*GOAL OF THE EXERCISE*
Please go line by line through the material and copy each one containing the word "Right".

*EXERCISE MATERIALS*

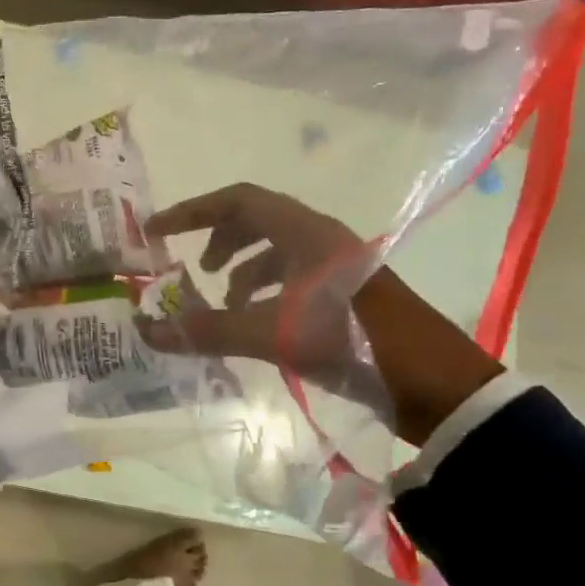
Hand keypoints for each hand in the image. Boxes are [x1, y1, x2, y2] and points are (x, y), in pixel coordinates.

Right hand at [137, 183, 502, 445]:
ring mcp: (338, 266)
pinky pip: (294, 277)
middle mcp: (321, 239)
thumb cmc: (353, 342)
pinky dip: (265, 292)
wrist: (436, 384)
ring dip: (242, 270)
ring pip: (276, 251)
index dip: (192, 212)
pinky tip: (256, 324)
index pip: (236, 201)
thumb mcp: (273, 335)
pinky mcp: (348, 294)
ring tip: (223, 303)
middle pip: (256, 221)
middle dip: (217, 240)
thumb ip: (209, 330)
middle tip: (192, 270)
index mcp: (304, 232)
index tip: (157, 232)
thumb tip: (148, 331)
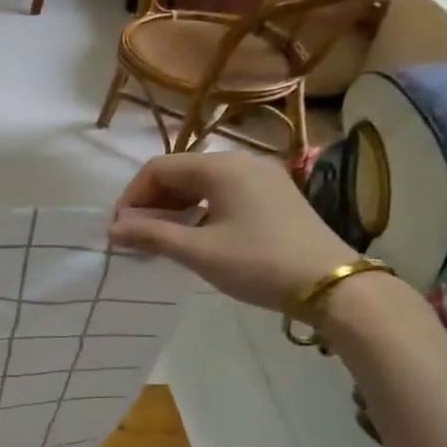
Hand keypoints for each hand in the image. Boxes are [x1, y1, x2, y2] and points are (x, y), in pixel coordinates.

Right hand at [108, 152, 358, 311]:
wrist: (333, 285)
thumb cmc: (258, 263)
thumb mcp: (198, 251)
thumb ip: (151, 235)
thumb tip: (113, 228)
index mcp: (221, 167)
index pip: (159, 168)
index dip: (133, 196)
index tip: (120, 228)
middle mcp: (241, 161)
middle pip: (180, 172)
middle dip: (152, 201)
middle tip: (137, 235)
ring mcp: (262, 177)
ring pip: (202, 182)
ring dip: (175, 206)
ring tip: (161, 238)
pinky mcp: (274, 195)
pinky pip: (224, 192)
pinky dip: (200, 208)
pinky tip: (195, 234)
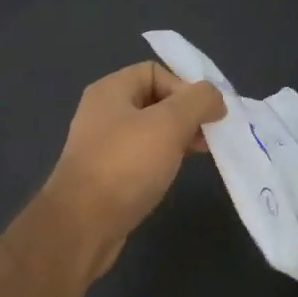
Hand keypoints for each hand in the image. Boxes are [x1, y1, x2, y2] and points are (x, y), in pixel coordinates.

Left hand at [41, 63, 224, 263]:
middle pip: (154, 100)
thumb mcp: (168, 124)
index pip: (154, 71)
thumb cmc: (125, 165)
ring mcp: (102, 145)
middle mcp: (102, 112)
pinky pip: (140, 157)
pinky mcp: (105, 175)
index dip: (184, 87)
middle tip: (209, 137)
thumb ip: (197, 102)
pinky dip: (161, 160)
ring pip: (149, 131)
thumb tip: (215, 97)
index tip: (205, 115)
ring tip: (198, 155)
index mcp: (110, 90)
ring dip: (177, 138)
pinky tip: (173, 175)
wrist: (82, 224)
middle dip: (185, 115)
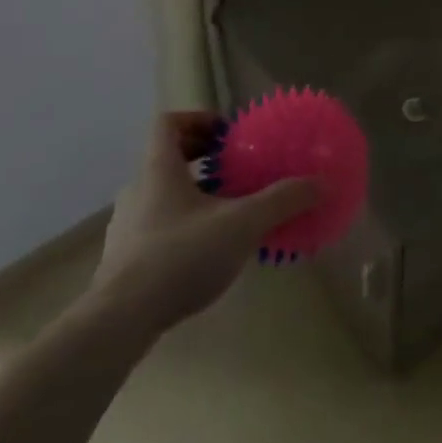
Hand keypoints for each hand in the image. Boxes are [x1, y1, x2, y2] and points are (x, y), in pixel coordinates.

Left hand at [85, 110, 318, 333]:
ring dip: (194, 195)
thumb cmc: (180, 256)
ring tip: (229, 212)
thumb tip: (322, 182)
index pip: (168, 123)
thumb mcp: (242, 224)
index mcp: (158, 168)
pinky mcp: (124, 260)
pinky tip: (208, 252)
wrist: (119, 322)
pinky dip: (183, 227)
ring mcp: (126, 226)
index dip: (198, 120)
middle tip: (235, 169)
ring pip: (163, 195)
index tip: (227, 134)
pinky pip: (158, 227)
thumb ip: (282, 200)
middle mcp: (137, 190)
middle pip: (167, 158)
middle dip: (202, 159)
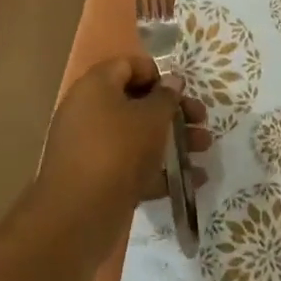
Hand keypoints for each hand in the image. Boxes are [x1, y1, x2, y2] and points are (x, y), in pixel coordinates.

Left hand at [37, 54, 210, 217]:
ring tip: (203, 151)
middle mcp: (88, 111)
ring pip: (136, 136)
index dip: (158, 74)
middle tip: (201, 121)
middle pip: (136, 102)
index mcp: (96, 86)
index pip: (128, 65)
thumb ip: (166, 97)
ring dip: (171, 141)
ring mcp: (90, 146)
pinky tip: (191, 181)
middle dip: (172, 112)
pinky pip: (130, 166)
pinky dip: (158, 170)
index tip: (182, 91)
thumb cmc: (119, 151)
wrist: (78, 215)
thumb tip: (172, 80)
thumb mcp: (152, 118)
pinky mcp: (95, 178)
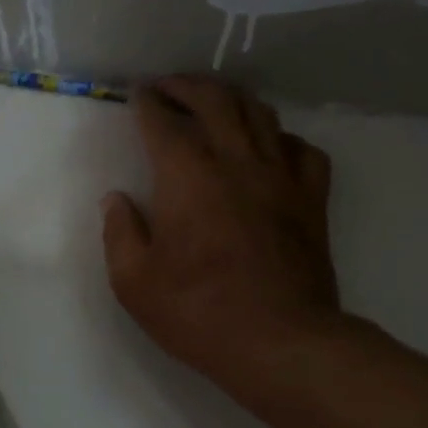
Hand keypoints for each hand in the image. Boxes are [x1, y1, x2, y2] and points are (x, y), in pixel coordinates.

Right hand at [102, 76, 338, 396]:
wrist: (278, 342)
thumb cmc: (197, 313)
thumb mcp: (134, 282)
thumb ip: (119, 232)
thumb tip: (116, 199)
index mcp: (187, 176)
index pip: (163, 121)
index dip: (147, 102)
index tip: (137, 94)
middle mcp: (236, 161)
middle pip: (215, 100)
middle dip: (188, 85)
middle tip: (169, 86)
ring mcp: (281, 177)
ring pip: (261, 114)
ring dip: (233, 99)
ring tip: (215, 102)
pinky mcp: (312, 200)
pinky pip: (302, 150)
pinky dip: (281, 139)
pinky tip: (270, 148)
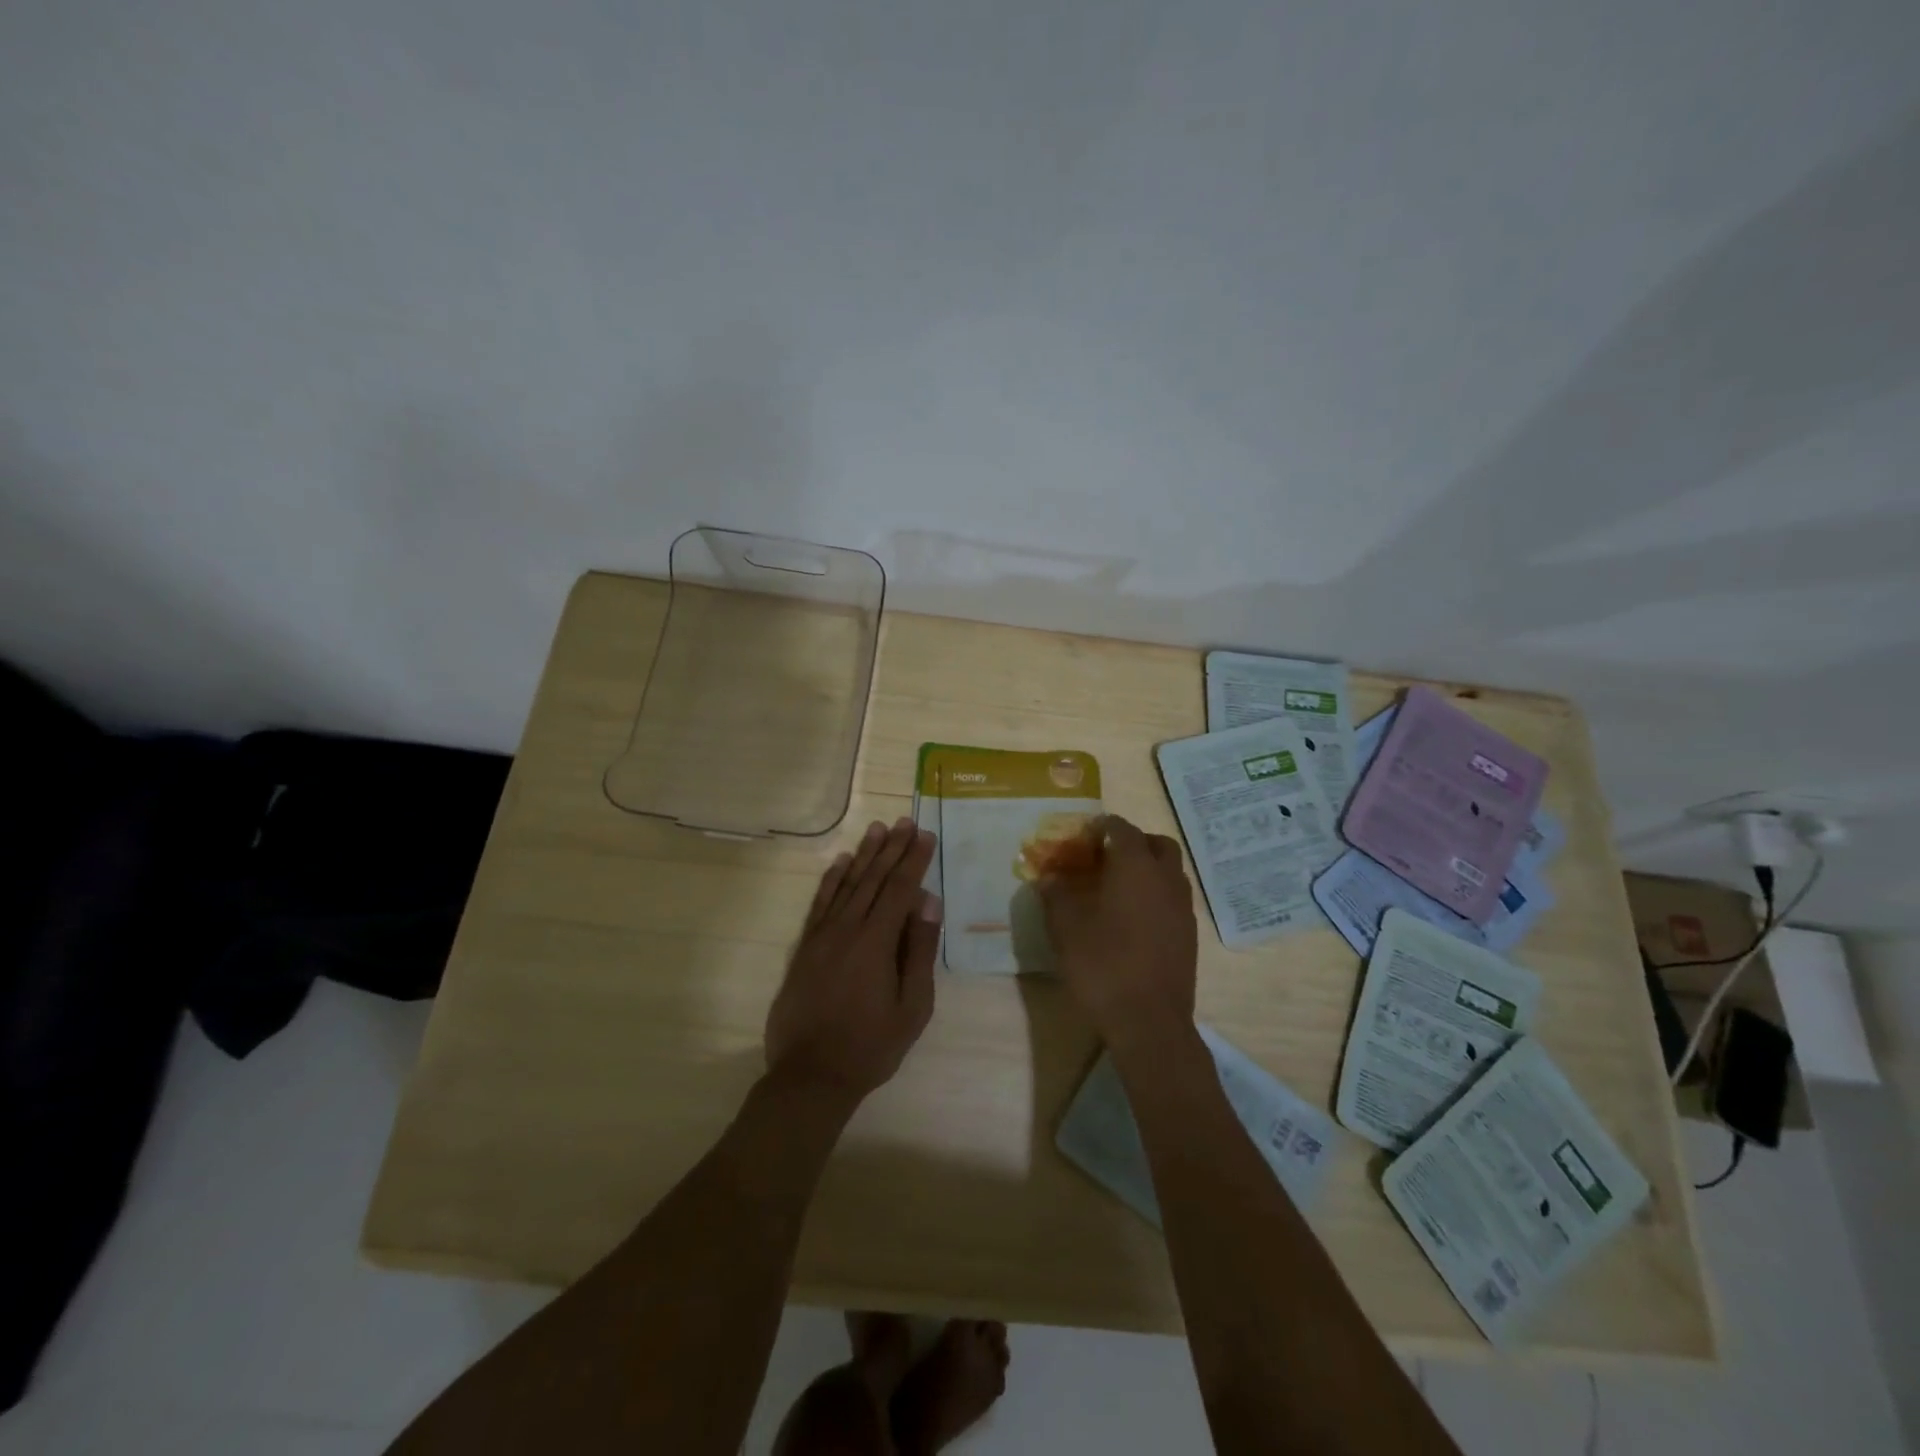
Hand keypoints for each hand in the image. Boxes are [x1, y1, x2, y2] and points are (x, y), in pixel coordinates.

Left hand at [764, 818, 942, 1103]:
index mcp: (877, 942)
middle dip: (892, 848)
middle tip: (905, 821)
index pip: (900, 889)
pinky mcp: (805, 947)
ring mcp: (822, 936)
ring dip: (863, 855)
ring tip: (877, 829)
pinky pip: (819, 903)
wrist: (810, 1075)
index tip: (925, 835)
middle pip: (873, 879)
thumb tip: (928, 902)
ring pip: (846, 884)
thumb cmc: (870, 1045)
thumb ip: (920, 951)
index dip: (914, 860)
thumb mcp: (912, 1006)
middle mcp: (847, 928)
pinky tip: (839, 862)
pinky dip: (830, 880)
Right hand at [1036, 814, 1197, 1057]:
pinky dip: (1157, 894)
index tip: (1085, 835)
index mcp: (1135, 867)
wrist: (1149, 1022)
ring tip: (1119, 887)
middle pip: (1157, 844)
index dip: (1103, 827)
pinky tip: (1134, 918)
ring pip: (1170, 871)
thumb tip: (1049, 877)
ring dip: (1149, 868)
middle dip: (1134, 842)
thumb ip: (1056, 895)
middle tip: (1107, 857)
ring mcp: (1183, 907)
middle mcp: (1165, 879)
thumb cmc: (1103, 966)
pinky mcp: (1190, 934)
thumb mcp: (1066, 929)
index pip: (1123, 829)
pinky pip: (1174, 898)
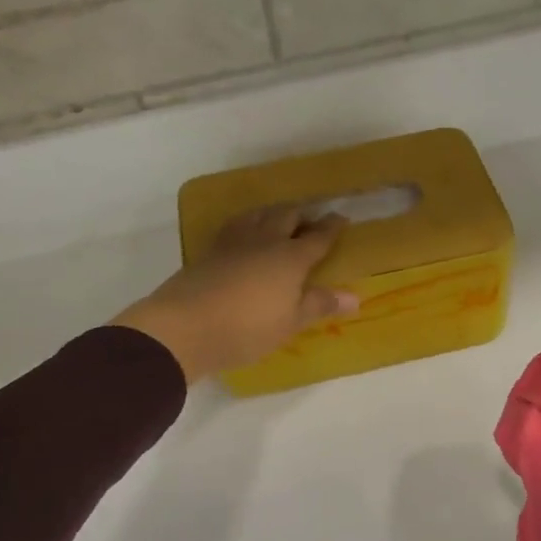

*EXPECTED OUTPUT*
Right hand at [137, 183, 502, 445]:
Right hand at [108, 152, 358, 311]:
Right hand at [102, 76, 338, 396]:
Right hand at [1036, 814, 1197, 1057]:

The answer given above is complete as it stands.